Saturday 16th January 2010
Electrowerkz in London, UK
Quite a few of the attendees tonight are proudly sporting Hate t-shirts and many Poles have come to show their support for their fellow countrymen. It seems Hate’s appearance at the annual Infernal Damnation all-dayer impacted the London extreme metal scene. Donned in corpsepaint (which can’t be considered mandatory given the fact that Hate lean closer to death metal than black), the quartet appear austere, crammed in close proximity thanks to the Electrowerkz’ miniature stage. Commonly and unfairly compared to Polish death metal all-stars Behemoth, Hate’s death metal contains an abundance of memorable hooks; their sound is thick and rhythmically-inclined with dual guitars adhering closely to typical modern death metal, flirting with the occasional heavy melody before bludgeoning with enough formidable, down-tuned riffage to significantly disturb the Richter scale. The songs from the ‘Anaclasis: A Haunting Gospel of Malice & Hatred’, such as ‘Anaclasis’, ‘Metamorphosis’ and the intoxicatingly catchy ‘Hex’ going down consummately. 2008 bore the release of Hate’s ‘Morphosis’ album and the band did not skimp on promoting their latest offering of blasphemy. With mosh-pits bleeding unhindered aggression from fully-grown men, Hate do a great job in summoning forward intensive chaos in London.
Reviews by Elena Francis
Veterean US death metallers Incantation have returned to London, the first time in three years. Formed in 1989, the band have gone through more line-up changes than most people have had hot dinners. Nonetheless, main man Jon McEntee has resolutely remained at the group’s helm since their inception. Opening their set straight-forwardly with ‘Anoint the Chosen’, from ‘The Infernal Storm’, the audience knows what to expect for the rest of the night. Hailing from New York, Incantation musically side with fellow New Yorkers Immolation rather than the NY slam death metal scene popularised by such bands as Suffocation, Skinless and Pyrexia. Indeed, Incantation sound like a younger, more frustrated version of Immolation without the unusual melodies.
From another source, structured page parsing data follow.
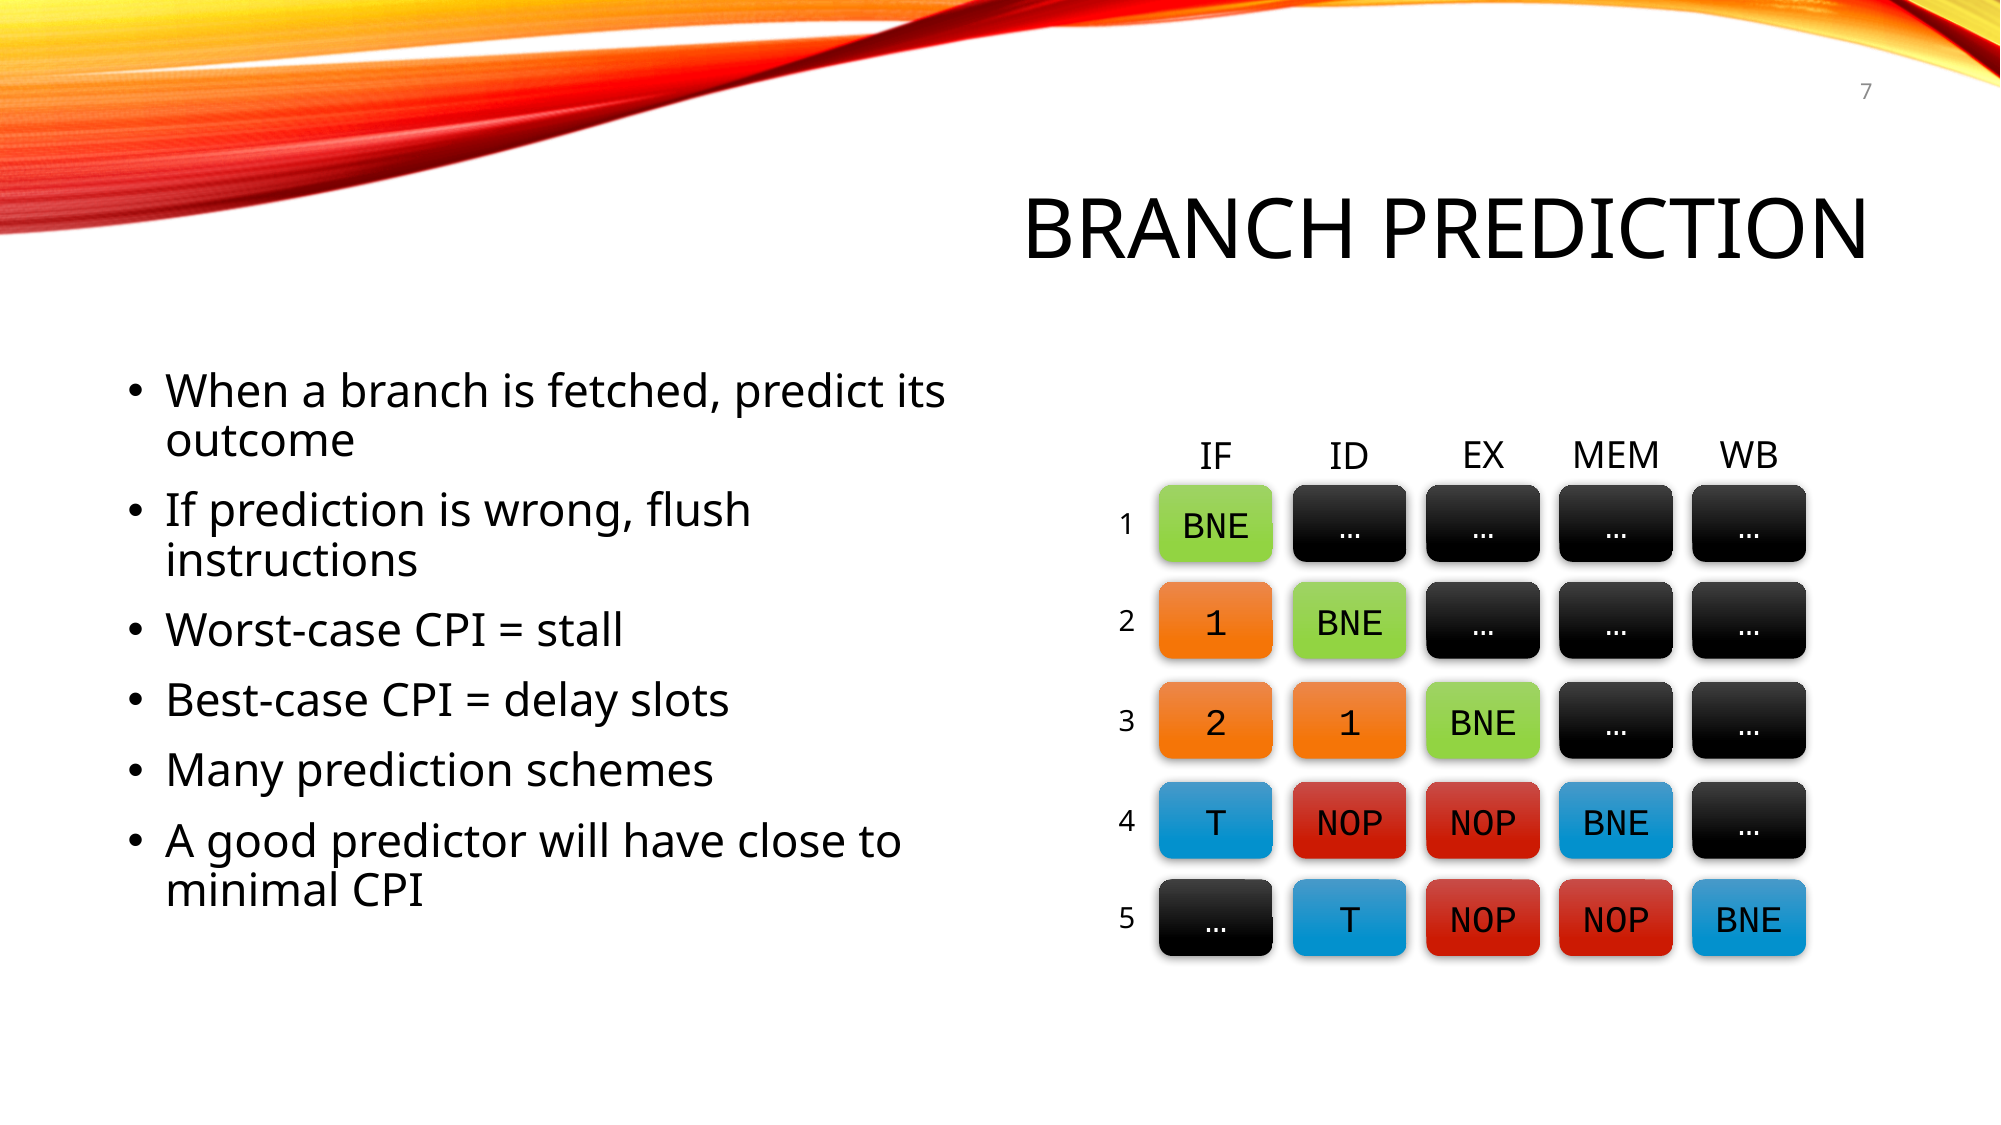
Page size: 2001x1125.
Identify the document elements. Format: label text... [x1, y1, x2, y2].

list When a branch is fetched, predict its outcome If prediction is wrong, flush instructions Worst-case CPI = stall Best-case CPI = delay slots Many prediction schemes A good predictor will have close to minimal CPI [112, 360, 988, 1021]
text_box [1103, 423, 1807, 957]
title Branch Prediction [474, 125, 1888, 338]
picture [0, 0, 2000, 237]
slide_number 7 [1437, 62, 1888, 123]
Slower passages are pleasantly crunchy and give the listener plenty to sink their teeth into. An infinite amount of headbanging is employed on stage as the band race through a battalion of old school US death metal from throughout their lengthy career including ‘Scapegoat’ and ‘Entrantment of Evil’. The crowd is noticeably more subdued compared to the reaction Hate received but to say they were not enjoying the show would be a perversion of the truth. Although their set was not as intense as Hate’s, it was still certainly worth watching and appreciating a classic American death metal band that does not visit London too often.